A headline in a recent Sunday New York Times read "Crime keeps on falling, but prisons keep on filling." The fact is crime keeps on falling because prisons keep on filling.

New FBI statistics say crime dropped last year for the fifth year in a row, and the murder rate was the lowest in more than 25 years. Violent crimes fell by 6.5 percent, to the lowest rate since 1987. Another report said juvenile crime fell by 9.2 percent.

Why? As with most social phenomena, many factors are involved, but there is a wealth of evidence pointing to two major reasons. First, the likelihood of being punished for a crime has been increasing, and continues to increase. Second, more criminals are being locked up for longer periods of time.

Now that the crime rate is falling, if we want that trend to continue we must expect the prison population to grow even further, at least for a time. If a truck starts hurtling down a steep grade, it takes less energy to stop it just after it begins its descent than it does 200 yards farther down the hill. The same holds true for crime – and we didn't start applying the brakes for an alarming amount of time.

In a recent paper for Britain's Institute of Economic Affairs, Charles Murray of the American Enterprise Institute compared imprisonment and crime in England with imprisonment and crime in the United States. In England, he noted, the risk of going to prison for committing a crime fell by about 80 percent over a period of 40 years, and the English crime rate rose gradually. By contrast, in the United States it took just 10 years for the risk of going to prison to drop 64 percent, and the American crime rate shot up.

Professor Murray made the point that the drop in punishment in the United States initially had nothing to do with a lack of prison space, but was the result of a conscious change in public policy. Big mistake. When the U.S. finally acted, it took huge increases in imprisonment just to make the risk of imprisonment keep up with the continuing increases in crime.

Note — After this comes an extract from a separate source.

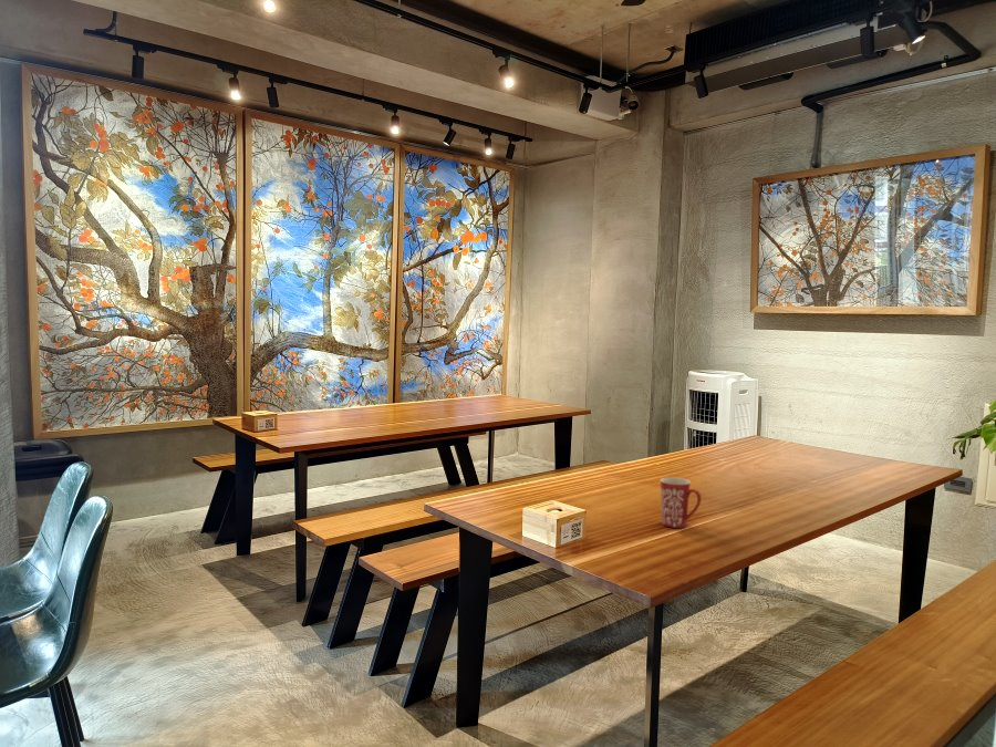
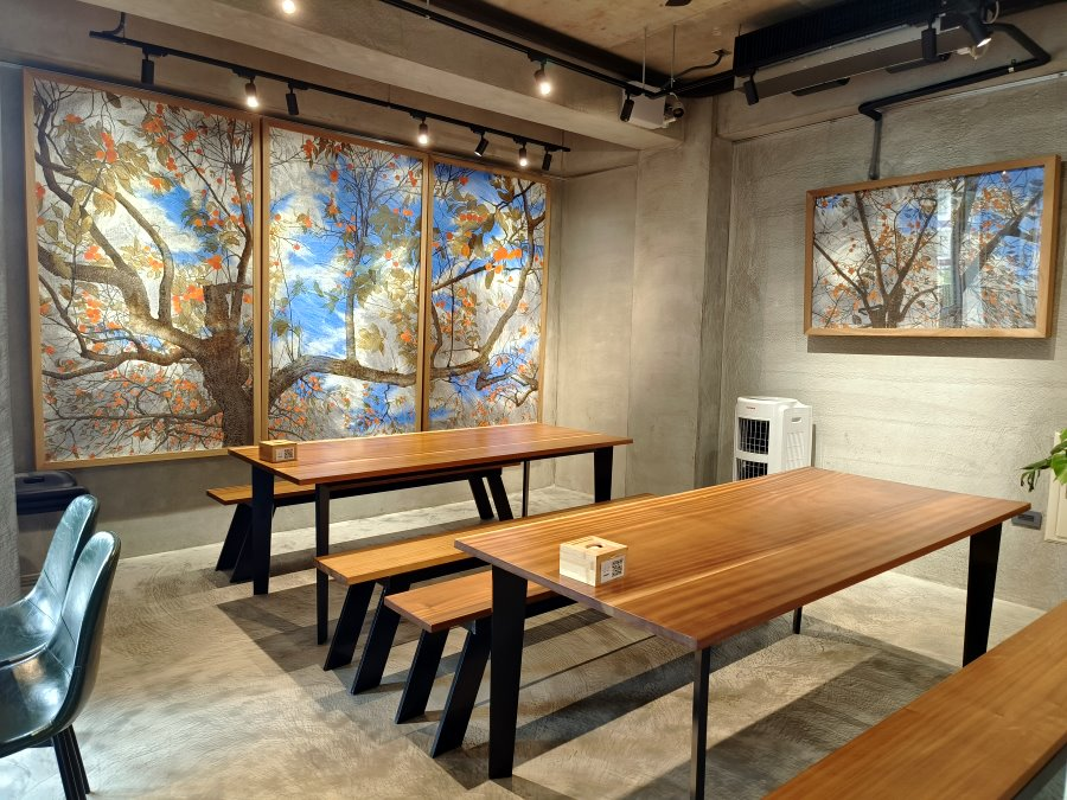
- mug [658,477,703,529]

"It is easy to maintain a low crime rate and a high risk of imprisonment," Professor Murray said. "It is agonizingly difficult to try to reestablish a high rate of imprisonment after crime has been allowed to get out of hand."

Morgan Reynolds of the National Center for Policy Analysis has tracked crime and punishment in the United States for many years, and his findings coincide with those of Charles Murray. Professor Reynolds' calculations of "expected punishment" – the probability of going to prison for a crime given the chances of being apprehended, charged, tried, convicted and sentenced and given the median sentence for the crime – demonstrate that the U.S. crime rate didn't start falling until after expected punishment had begun rising in the mid-1980s.

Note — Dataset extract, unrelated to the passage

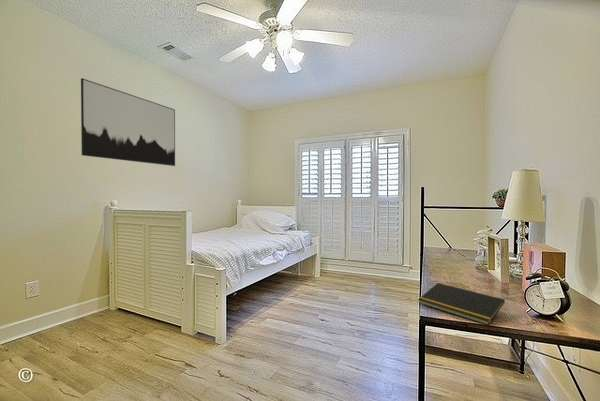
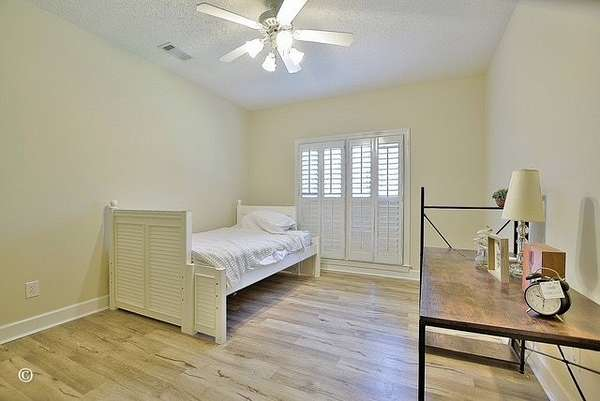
- wall art [80,77,176,167]
- notepad [417,282,506,326]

Professor Murray suggested that the American experience could teach the rest of the world three lessons about imprisonment. One, when crime is low and stable, it is a catastrophe to stop locking people up. Two, imprisonment can stop a rising crime rate and then begin to push it down – but it takes time. Three, prison is no panacea.

The third lesson is important because there is no magic bullet that is going to erase crime. All prison can do is provide some protection for law-abiding people against predators.

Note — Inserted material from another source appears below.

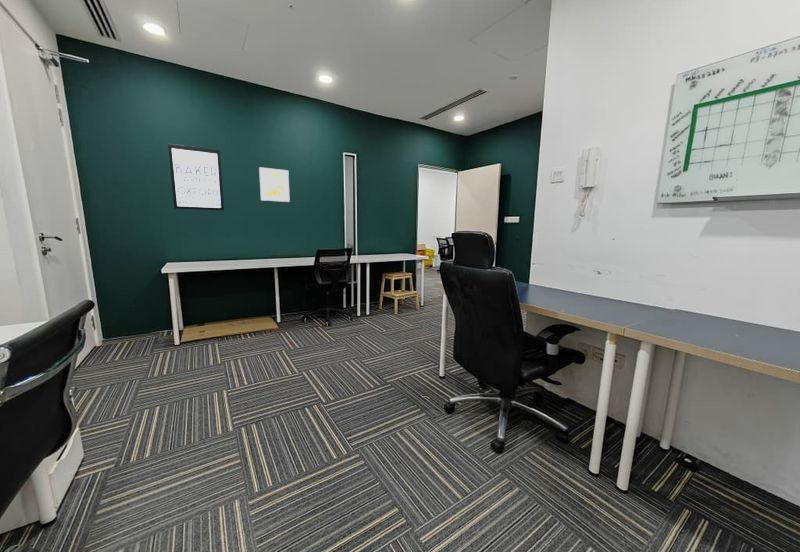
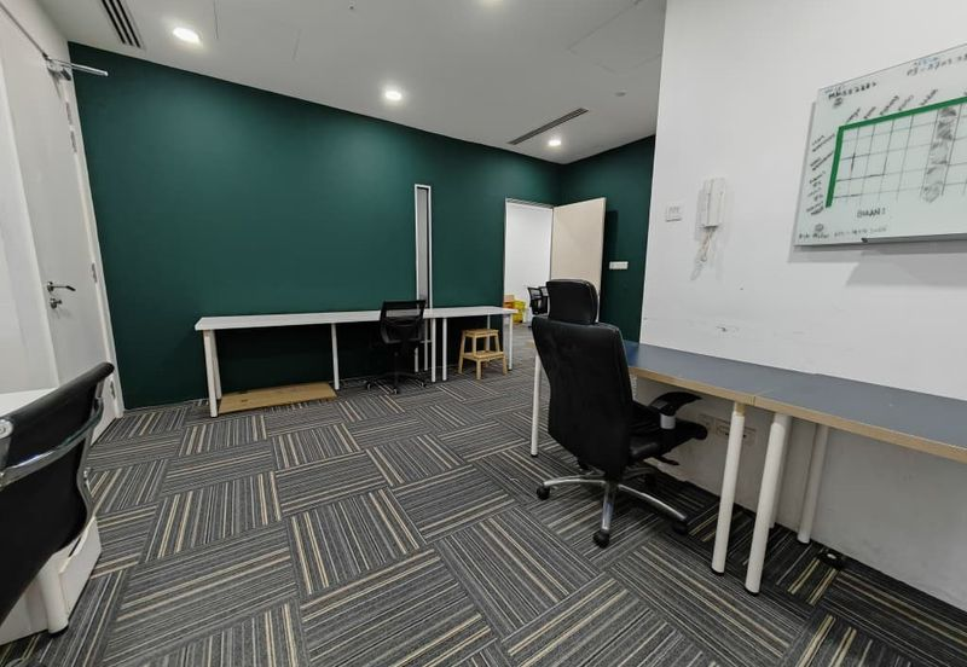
- wall art [167,143,225,211]
- wall art [258,166,291,203]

The new crime figures were accompanied in many cases by warnings that the relief may be only temporary because the number of male teenagers – those most likely to commit crimes – is going to increase early in the next century. Certainly a small percentage of these youths will be criminals no matter what the consequences. But there is a good chance that many others can be deterred, and both they and their potential victims spared. For this to happen, these youths must conclude that, given the expected punishment, crime does not pay.